Review by Frank Plowright
Even without knowing the background, there’s a difference to Goof-Off at Gomer Corral. More so than for a long time André Franquin is relying on others to supply the ideas he works into strips, always credited, a fair amount of strips are only half pages, or even single tier, and there’s quite the dark tone to a few of them. Part of the reason is rather than collecting a year’s worth of strips as the earlier Gomer Goof collections do, the work here spans several years from 1974 to 1978.

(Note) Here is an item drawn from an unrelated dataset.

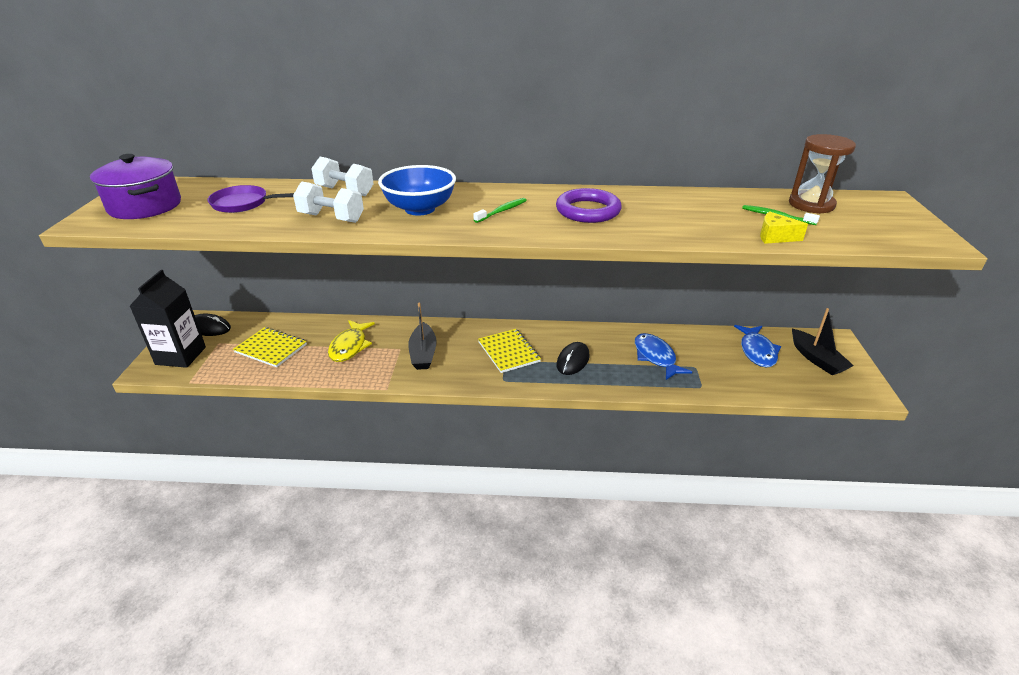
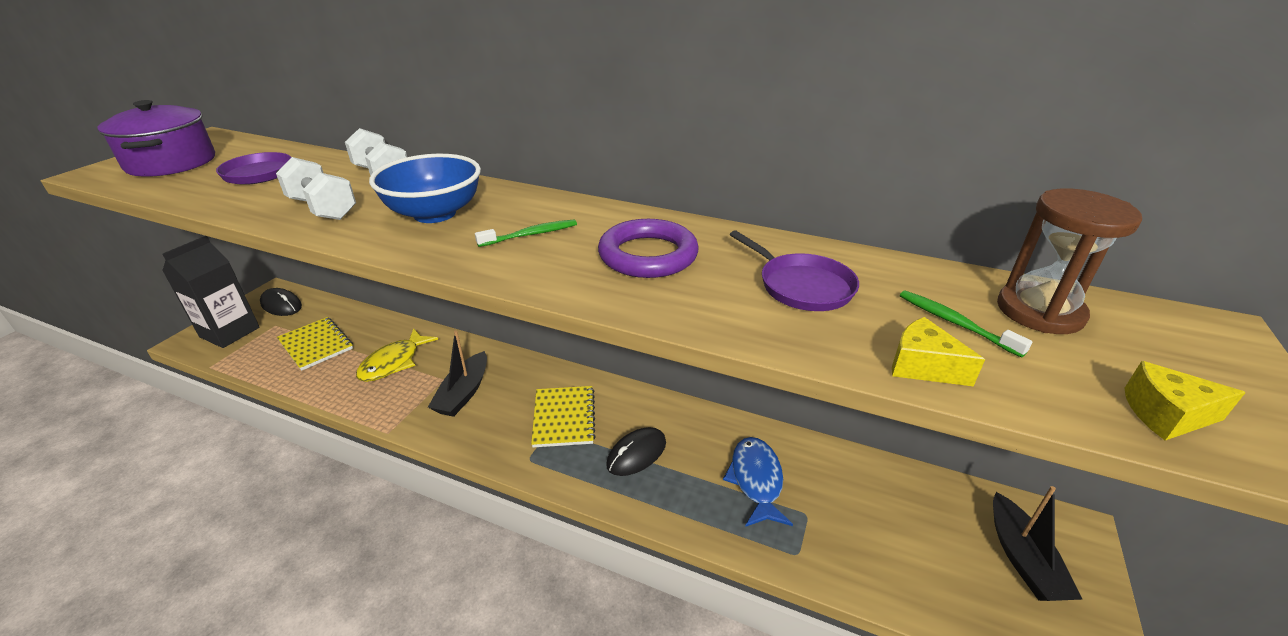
camera: 20 degrees right, 0 degrees up
blue fish [734,325,781,368] -> none
none -> purple pan [730,230,859,311]
none -> yellow cheese [1125,361,1246,440]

The reasons are several. After so long on the same strip Franquin wanted to explore other ideas, and collaborating with his longtime friend Yvan Delporte on a new humour magazine Trombone appealed. It enabled him to work through bleaker humour concepts prompted by recurring depression that slowed his work rate, eventually collected in English as Die Laughing, and finding writing easier than drawing, he began a series of stories about the witch Isabelle, as yet unavailable in English. It all led to vastly fewer Gomer strips appearing in Spirou.
With an awareness of the background it’s possible to speculate about the strips reproduced here. Is it coincidental that companionship and friendship are far stronger themes that usual? There have been strips of Gomer and Miss Jeanne’s innocent dates, but here Gomer has a continuing romantic fantasy about her involving them lost at sea. Gomer’s friend Jules also appears more often than previously, he and Gomer palling about and working on projects jointly. Also, is a sequence of gags about building walls from the books in the Spirou archive significant? There are also more pointed gags targetting editor Prunelle, which is explained by Franquin not entirely at home with a change of editors at Spirou. In terms of layouts, many more pages featuring eight panels or fewer on a page, and the top half page of the sample art is dark indeed for a Gomer Goof strip aimed at children.
However, looking at Goof-Off at Gomer Corral without considering any of the above displays amazing cartooning and continued capacity to mine new material from old subjects, such as the constantly frustrated attempts to sign Masmaeker’s contracts. That’s what counts, and although this isn’t peak Gomer Goof, by any other standards it’s very good indeed.